Pope Benedict also recognised miracles attributed to the intercession of five other people, who now can be declared saints. They are:
– Blessed Giovanni Battista Piamarta, an Italian priest who founded the Congregation of the Holy Family of Nazareth for men and the Humble Servants of the Lord for women. He died in 1913.
– Blessed Jacques Berthieu, a French Jesuit priest who was martyred in Madagascar in 1896.
– Blessed Carmen Salles y Barangueras, the Spanish founder of the Sisters of the Immaculate Conception. She worked with disadvantaged girls and prostitutes and saw that early education was essential for helping young women. She died in 1911.
– Blessed Peter Calungsod, a lay Catholic from Cebu, Philippines, who accompanied Jesuit missionaries to Guam as a catechist and was martyred there in 1672 while he was in his late teens.
– Blessed Anna Schaffer, a lay German woman who wanted to be a missionary, but couldn’t do so after a succession of physical accidents and disease. She accepted her infirmity as a way of sanctification. Her grave has been a pilgrimage site since her death in 1925.

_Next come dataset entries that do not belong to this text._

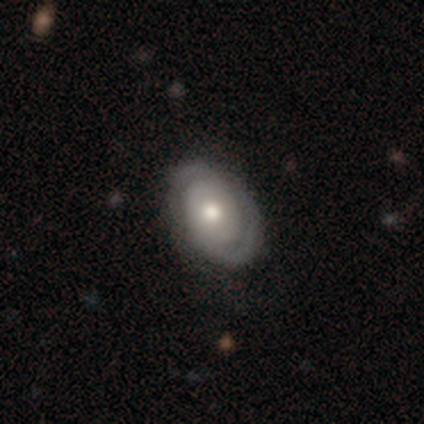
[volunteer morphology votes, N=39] Smooth or featured?
  - featured or disk: 79% *
  - smooth: 18%
  - star or artifact: 3%
Edge-on disk?
  - no: 97% *
  - yes: 3%
Bar?
  - no: 93% *
  - strong: 3%
  - weak: 3%
Spiral arms?
  - yes: 93% *
  - no: 7%
Spiral winding?
  - tight: 57% *
  - medium: 21%
  - loose: 21%
Spiral arm count?
  - 2: 71% *
  - can't tell: 21%
  - 1: 7%
  - 3: 0%
  - 4: 0%
  - more than 4: 0%
Bulge size?
  - moderate: 67% *
  - large: 20%
  - small: 13%
  - dominant: 0%
  - none: 0%
Merging?
  - none: 61% *
  - minor disturbance: 5%
  - major disturbance: 0%
  - merger: 0%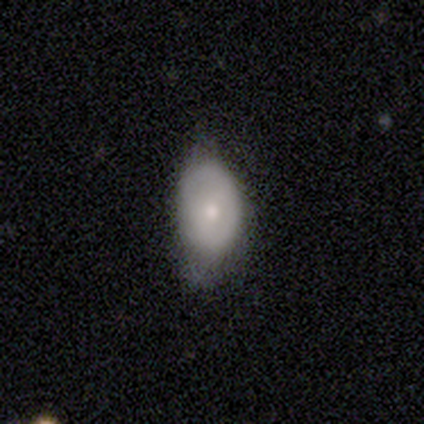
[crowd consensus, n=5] Smooth or featured?
  - featured or disk: 60% *
  - smooth: 40%
  - star or artifact: 0%
Edge-on disk?
  - no: 100% *
  - yes: 0%
Bar?
  - no: 100% *
  - strong: 0%
  - weak: 0%
Spiral arms?
  - no: 100% *
  - yes: 0%
Bulge size?
  - small: 100% *
  - dominant: 0%
  - large: 0%
  - moderate: 0%
  - none: 0%
Merging?
  - minor disturbance: 80% *
  - none: 20%
  - major disturbance: 0%
  - merger: 0%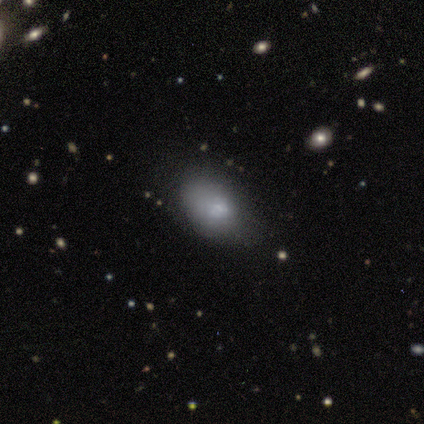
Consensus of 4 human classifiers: This is likely a smooth galaxy (75%). How rounded: clearly in between (100%). Merging: likely none (67%).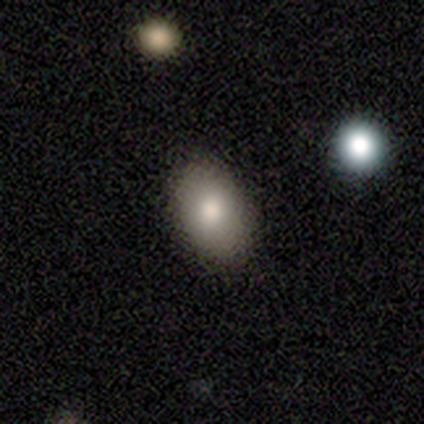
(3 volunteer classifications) A smooth galaxy with no disk features (67%) that is in between round and cigar-shaped (50%, tied with cigar-shaped). Merging: none (50%, tied with minor disturbance).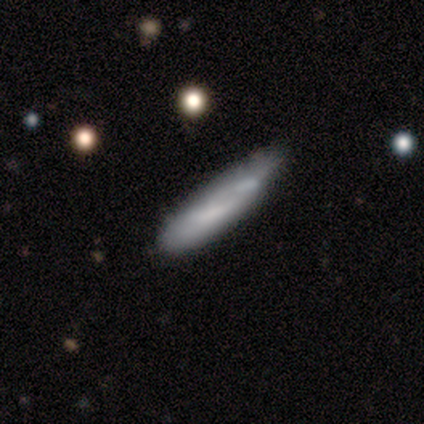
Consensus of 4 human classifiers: smooth_or_featured: smooth (p=0.50) [tied with: featured or disk p=0.50]
how_rounded: cigar-shaped (p=1.00)
merging: none (p=0.50) [tied with: minor disturbance p=0.50]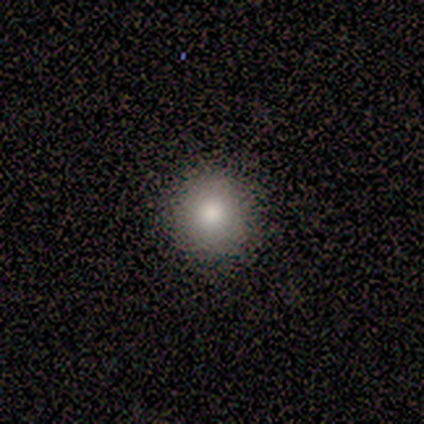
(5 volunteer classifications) Smooth or featured: smooth — 100%
How rounded: round — 100%
Merging: none — 100%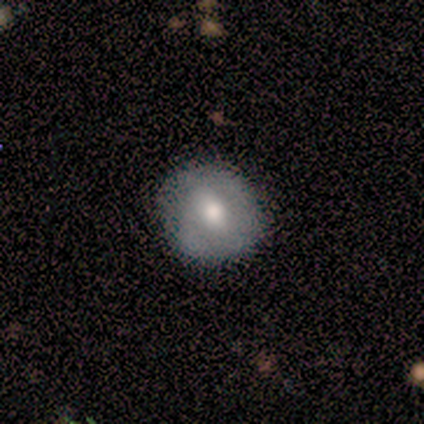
Consensus on every question: smooth or featured — smooth (100%); how rounded — round (100%); merging — none (100%).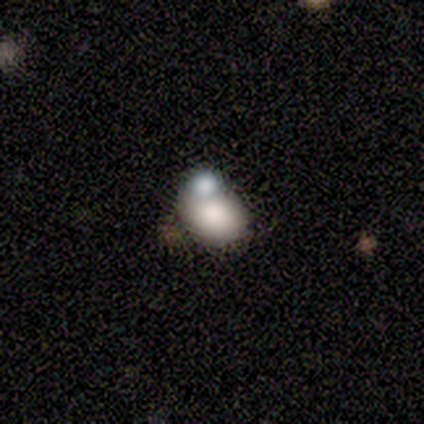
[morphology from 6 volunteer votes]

Pope Benedict also signed decrees that pave the way for numerous beatifications:
– He recognised the martyrdom of 64 priests, religious and a layman, Jose Gorostazu Labayen, who were martyred between 1936 and 1937 during the Spanish Civil War.

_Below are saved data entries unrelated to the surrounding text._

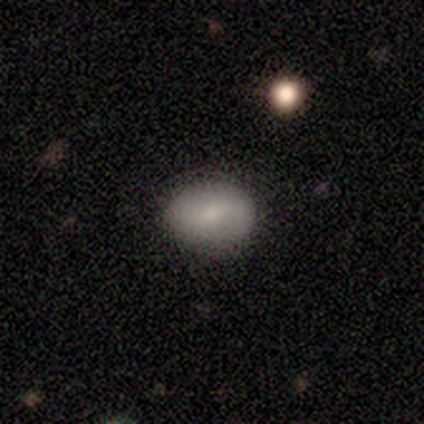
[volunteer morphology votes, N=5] smooth_or_featured: smooth (p=0.60) [alt: featured or disk p=0.40]
how_rounded: in between (p=0.67) [alt: round p=0.33]
merging: none (p=0.80) [alt: minor disturbance p=0.20]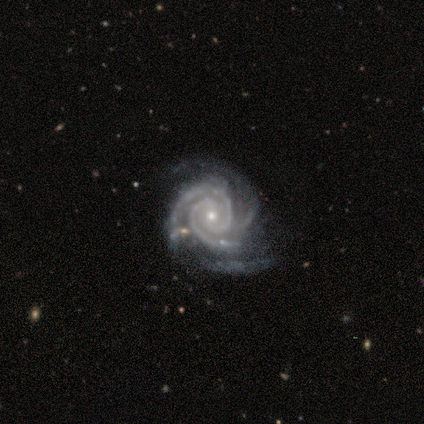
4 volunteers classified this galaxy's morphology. smooth_or_featured: featured or disk (p=1.00)
disk_edge_on: no (p=1.00)
bar: weak (p=0.50) [tied with: no p=0.50]
has_spiral_arms: yes (p=1.00)
spiral_winding: tight (p=1.00)
spiral_arm_count: 2 (p=0.50) [tied with: 3 p=0.50]
bulge_size: small (p=0.75) [alt: moderate p=0.25]
merging: none (p=0.75) [alt: major disturbance p=0.25]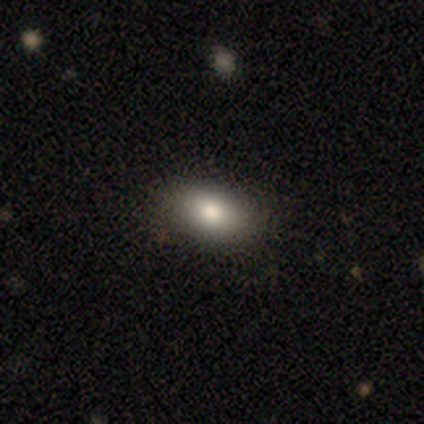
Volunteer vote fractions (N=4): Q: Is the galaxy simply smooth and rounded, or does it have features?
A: smooth — 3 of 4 (75%).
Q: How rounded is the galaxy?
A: in between — 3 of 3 (100%).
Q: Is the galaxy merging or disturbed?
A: none — 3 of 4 (75%).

– He recognized the martyrdom of Fr Nicolaus Rusca, a Swiss priest who was tortured and killed after being condemned by a Protestant court in 1618.
– He formally recognised the miracle needed for the beatification of Fr Louis Brisson, the French founder of the Oblates of St Francis de Sales.
– He formally recognised the miracle needed for the beatification of Italian Fr Luigi Novarese, an official at the Vatican Secretariat of State and founder of the Silent Workers of the Cross Association.
– He formally recognised the miracle needed for the beatification of Mother Maria Mole, the French founder of the Sisters of Charity of St Louis.
– He formally recognised the miracles needed for the beatifications of two nuns, one from Argentina and one from Italy.
The Pope approved seven other decrees recognising that the men and women lived the Christian virtues in a heroic way and that they are venerable. Recognition of a miracle attributed to each candidate’s intercession is needed for that person’s beatification.